To parse the file we start by reading and storing the header, we load the contents then associate each column with its title.
def parse_file(fname, print_names=False):
'''Parse a file using the header line as the
Inputs:
fname - filename to parse
print_names - print the column headers
Outputs:
data - file contents
'''
# Read the header line into columns
with open(fname) as f:
cols = f.readline().rstrip().split('\t')
if print_names:
[print(c) for c in cols]
# Parse the data in the file
raw = np.loadtxt(fname, skiprows=1)
# Associate column with title
data = np.core.records.fromrecords(raw, names=cols)
return data
The print_names
argument to the function is there so we can see what our column names are without having to open the original file and is made optional to reduce unnecessary console output once our analysis scripts are established.

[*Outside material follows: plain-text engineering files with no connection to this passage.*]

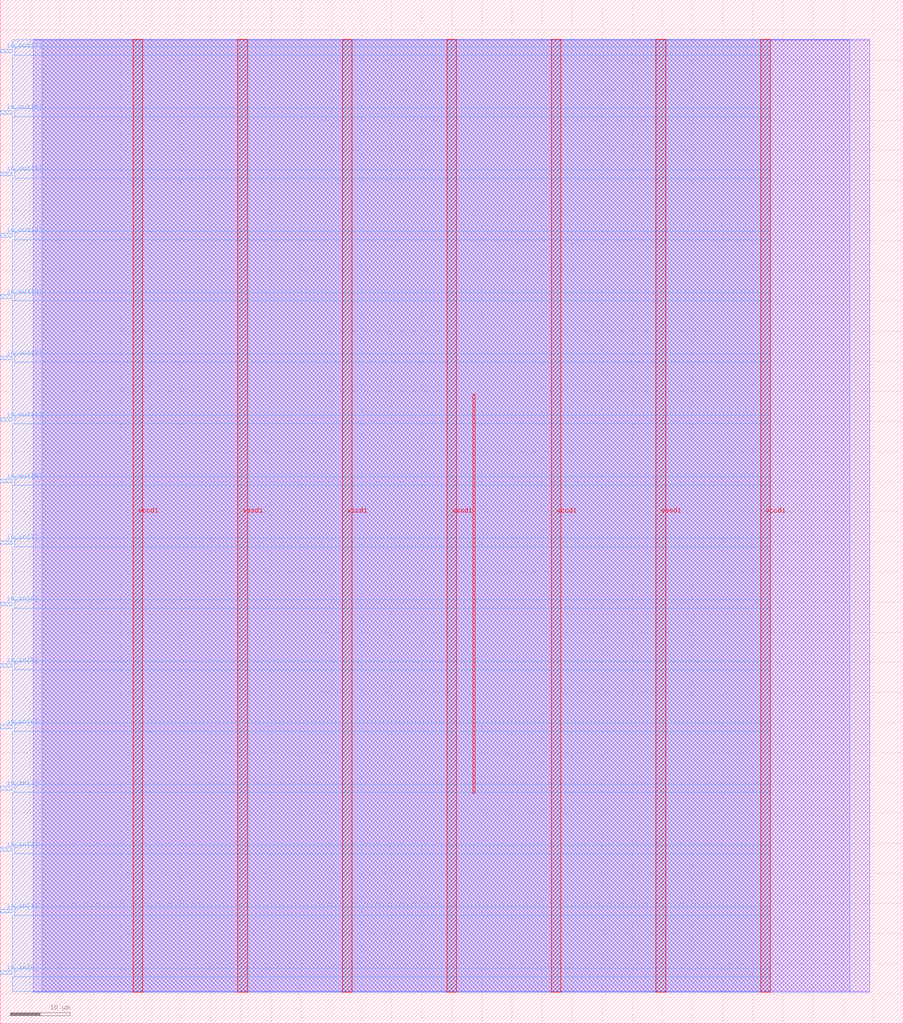
<source format=lef>
VERSION 5.7 ;
  NOWIREEXTENSIONATPIN ON ;
  DIVIDERCHAR "/" ;
  BUSBITCHARS "[]" ;
MACRO gregdavill_serv_top
  CLASS BLOCK ;
  FOREIGN gregdavill_serv_top ;
  ORIGIN 0.000 0.000 ;
  SIZE 150.000 BY 170.000 ;
  PIN io_in[0]
    DIRECTION INPUT ;
    USE SIGNAL ;
    PORT
      LAYER met3 ;
        RECT 0.000 8.200 2.000 8.800 ;
    END
  END io_in[0]
  PIN io_in[1]
    DIRECTION INPUT ;
    USE SIGNAL ;
    PORT
      LAYER met3 ;
        RECT 0.000 18.400 2.000 19.000 ;
    END
  END io_in[1]
  PIN io_in[2]
    DIRECTION INPUT ;
    USE SIGNAL ;
    PORT
      LAYER met3 ;
        RECT 0.000 28.600 2.000 29.200 ;
    END
  END io_in[2]
  PIN io_in[3]
    DIRECTION INPUT ;
    USE SIGNAL ;
    PORT
      LAYER met3 ;
        RECT 0.000 38.800 2.000 39.400 ;
    END
  END io_in[3]
  PIN io_in[4]
    DIRECTION INPUT ;
    USE SIGNAL ;
    PORT
      LAYER met3 ;
        RECT 0.000 49.000 2.000 49.600 ;
    END
  END io_in[4]
  PIN io_in[5]
    DIRECTION INPUT ;
    USE SIGNAL ;
    PORT
      LAYER met3 ;
        RECT 0.000 59.200 2.000 59.800 ;
    END
  END io_in[5]
  PIN io_in[6]
    DIRECTION INPUT ;
    USE SIGNAL ;
    PORT
      LAYER met3 ;
        RECT 0.000 69.400 2.000 70.000 ;
    END
  END io_in[6]
  PIN io_in[7]
    DIRECTION INPUT ;
    USE SIGNAL ;
    PORT
      LAYER met3 ;
        RECT 0.000 79.600 2.000 80.200 ;
    END
  END io_in[7]
  PIN io_out[0]
    DIRECTION OUTPUT TRISTATE ;
    USE SIGNAL ;
    PORT
      LAYER met3 ;
        RECT 0.000 89.800 2.000 90.400 ;
    END
  END io_out[0]
  PIN io_out[1]
    DIRECTION OUTPUT TRISTATE ;
    USE SIGNAL ;
    PORT
      LAYER met3 ;
        RECT 0.000 100.000 2.000 100.600 ;
    END
  END io_out[1]
  PIN io_out[2]
    DIRECTION OUTPUT TRISTATE ;
    USE SIGNAL ;
    PORT
      LAYER met3 ;
        RECT 0.000 110.200 2.000 110.800 ;
    END
  END io_out[2]
  PIN io_out[3]
    DIRECTION OUTPUT TRISTATE ;
    USE SIGNAL ;
    PORT
      LAYER met3 ;
        RECT 0.000 120.400 2.000 121.000 ;
    END
  END io_out[3]
  PIN io_out[4]
    DIRECTION OUTPUT TRISTATE ;
    USE SIGNAL ;
    PORT
      LAYER met3 ;
        RECT 0.000 130.600 2.000 131.200 ;
    END
  END io_out[4]
  PIN io_out[5]
    DIRECTION OUTPUT TRISTATE ;
    USE SIGNAL ;
    PORT
      LAYER met3 ;
        RECT 0.000 140.800 2.000 141.400 ;
    END
  END io_out[5]
  PIN io_out[6]
    DIRECTION OUTPUT TRISTATE ;
    USE SIGNAL ;
    PORT
      LAYER met3 ;
        RECT 0.000 151.000 2.000 151.600 ;
    END
  END io_out[6]
  PIN io_out[7]
    DIRECTION OUTPUT TRISTATE ;
    USE SIGNAL ;
    PORT
      LAYER met3 ;
        RECT 0.000 161.200 2.000 161.800 ;
    END
  END io_out[7]
  PIN vccd1
    DIRECTION INOUT ;
    USE POWER ;
    PORT
      LAYER met4 ;
        RECT 22.090 5.200 23.690 163.440 ;
    END
    PORT
      LAYER met4 ;
        RECT 56.830 5.200 58.430 163.440 ;
    END
    PORT
      LAYER met4 ;
        RECT 91.570 5.200 93.170 163.440 ;
    END
    PORT
      LAYER met4 ;
        RECT 126.310 5.200 127.910 163.440 ;
    END
  END vccd1
  PIN vssd1
    DIRECTION INOUT ;
    USE GROUND ;
    PORT
      LAYER met4 ;
        RECT 39.460 5.200 41.060 163.440 ;
    END
    PORT
      LAYER met4 ;
        RECT 74.200 5.200 75.800 163.440 ;
    END
    PORT
      LAYER met4 ;
        RECT 108.940 5.200 110.540 163.440 ;
    END
  END vssd1
  OBS
      LAYER li1 ;
        RECT 5.520 5.355 144.440 163.285 ;
      LAYER met1 ;
        RECT 5.520 5.200 144.440 163.440 ;
      LAYER met2 ;
        RECT 6.990 5.255 141.120 163.385 ;
      LAYER met3 ;
        RECT 2.000 162.200 127.900 163.365 ;
        RECT 2.400 160.800 127.900 162.200 ;
        RECT 2.000 152.000 127.900 160.800 ;
        RECT 2.400 150.600 127.900 152.000 ;
        RECT 2.000 141.800 127.900 150.600 ;
        RECT 2.400 140.400 127.900 141.800 ;
        RECT 2.000 131.600 127.900 140.400 ;
        RECT 2.400 130.200 127.900 131.600 ;
        RECT 2.000 121.400 127.900 130.200 ;
        RECT 2.400 120.000 127.900 121.400 ;
        RECT 2.000 111.200 127.900 120.000 ;
        RECT 2.400 109.800 127.900 111.200 ;
        RECT 2.000 101.000 127.900 109.800 ;
        RECT 2.400 99.600 127.900 101.000 ;
        RECT 2.000 90.800 127.900 99.600 ;
        RECT 2.400 89.400 127.900 90.800 ;
        RECT 2.000 80.600 127.900 89.400 ;
        RECT 2.400 79.200 127.900 80.600 ;
        RECT 2.000 70.400 127.900 79.200 ;
        RECT 2.400 69.000 127.900 70.400 ;
        RECT 2.000 60.200 127.900 69.000 ;
        RECT 2.400 58.800 127.900 60.200 ;
        RECT 2.000 50.000 127.900 58.800 ;
        RECT 2.400 48.600 127.900 50.000 ;
        RECT 2.000 39.800 127.900 48.600 ;
        RECT 2.400 38.400 127.900 39.800 ;
        RECT 2.000 29.600 127.900 38.400 ;
        RECT 2.400 28.200 127.900 29.600 ;
        RECT 2.000 19.400 127.900 28.200 ;
        RECT 2.400 18.000 127.900 19.400 ;
        RECT 2.000 9.200 127.900 18.000 ;
        RECT 2.400 7.800 127.900 9.200 ;
        RECT 2.000 5.275 127.900 7.800 ;
      LAYER met4 ;
        RECT 78.495 38.255 78.825 104.545 ;
  END
END gregdavill_serv_top
END LIBRARY


</source>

You can, of course, manipulate the column titles in parse_file
to suit the output you want.
Pulling everything together, we have
fname = 'general_example.txt'
data = parse_file(fname, print_names=True)
plt.figure()
plt.plot(data.time_s, data.velocity_mm_s)
plt.xlabel('t (s)')
plt.ylabel('velocity (mm/s)')
plt.grid()
plt.show()
which gives the same result as before.
Summing up
In this post, we have taken advantage of routines already implemented in numpy to make dealing with our data files easier. We at Evergreen have found that the general technique has proven robust and certainly helped us to save time tracing bugs relating to identifying the correct data within large files.